The other day, I approached a street corner in Park Slope at around the same time as a mother and her young child. I overheard the mother tell her son, “You see that hand? The hand means STOP, and the man means GO!” The child repeated after her, “The hand means STOP! And the man means GO!” I paused briefly next to them, looked up 4th Street to make sure there weren’t any cars coming, and crossed against the light. I heard the little boy say behind me, “She didn’t stop! She didn’t stop with the hand!” And I heard the mother reply, “She just broke the law. You should never do that.” I thought briefly about turning around and giving the mother and child the finger, but I didn’t. That kid will learn soon enough that his mom is a jerk. It’s not really my place to speed along that process.
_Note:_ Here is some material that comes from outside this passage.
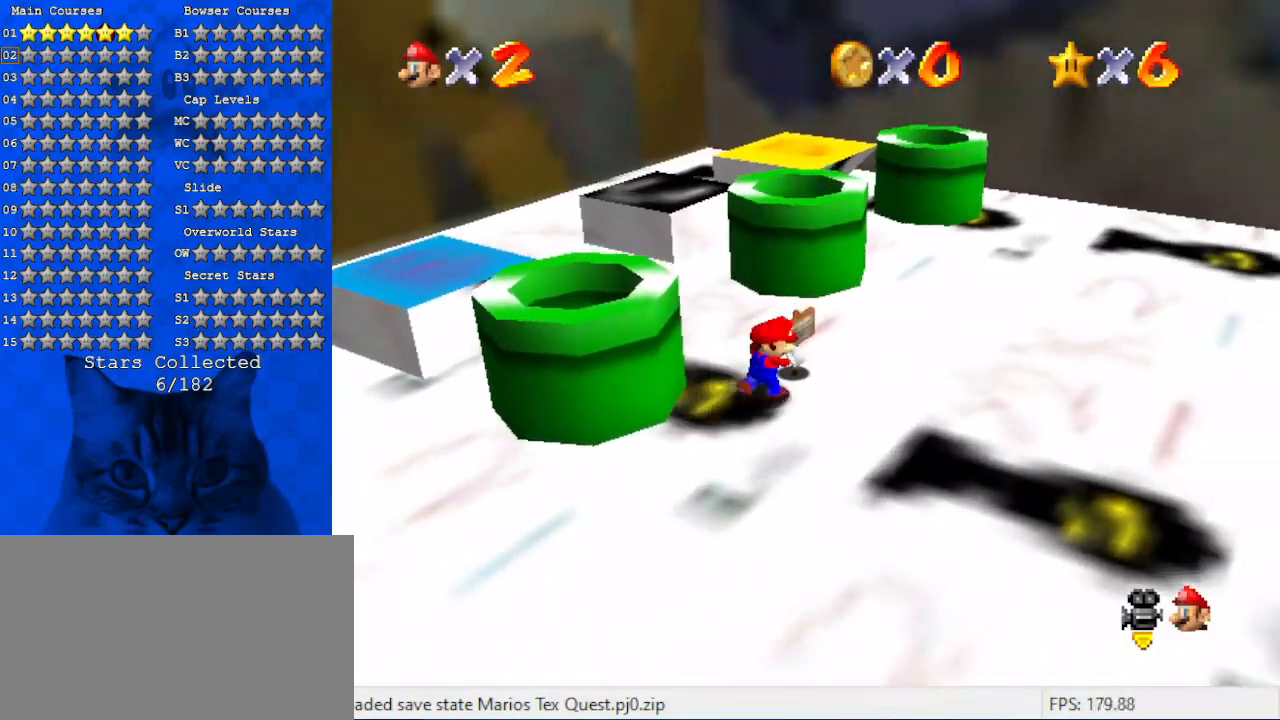
{"keys": ["up"], "events": [[267, "right", "up"]]}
But so, jaywalking. Jaywalking has been in the news a lot lately for a couple of reasons, the first being the increased number of pedestrian deaths due to traffic accidents this year, including that of a nine-year-old struck and killed as he crossed the street with his father in a crosswalk. One of Bill de Blasio’s first initiatives as mayor, in fact, has been to announce his plan for “Vision Zero” which aims to reduce the number of traffic deaths in New York to, well, zero in the coming year. One of the ways that de Blasio intends to implement that plan seems to be to crack down on jaywalking, which, as we all know, has long seemed the god-given right of all New York pedestrians. Predictably, this jay-walking crackdown has caused a bit of commotion, what with the local tabloids eagerly reporting on incidents like one this week, where an 84-year-old man was allegedly beaten after he failed to understand cops ordering him to cross with the light. And New York magazine reported today that there has definitely been an increase in jaywalking tickets this year, which seems like it wouldn’t be hard to do considering that only 630 jaywalking tickets issued in all of 2013, and that “many of us probably committed 630 individual acts of jaywalking all on our own last year.”
And yet, despite the city’s need for responsible pedestrians who respect the rules of the road and so don’t do things like (my own pet peeve) cross in the middle of the street while pushing a stroller ahead of them, as some kind of baby-filled buffer against oncoming traffic, I think this jaywalking crackdown is ridiculous. Sure, it’s important to teach young children (or their adult equivalents, people not from New York) what the hand and the man mean. But it’s even more important to teach them that their safety is actually independent from whatever is up on the sign in front of them, because—all too often in this city—motorists (and cyclists!) do not obey the rules of the road, and so it benefits pedestrians to go further than just looking for the hand or the man. After all, the majority of pedestrian-involved traffic accidents occur in crosswalks. It’s not enough to follow the law as written. You have to be better than that. So here, for all of us who need a reminder, is how to cross a street:
1) Look both ways. Even on one-way streets. Cyclists who salmon are a real, dangerous thing.
2) Make sure nothing is coming.
3) Cross the street.
4) Repeat as necessary.
Good luck out there. Even though, really, it’s not really about luck. It’s mostly about being smart. So be smart out there.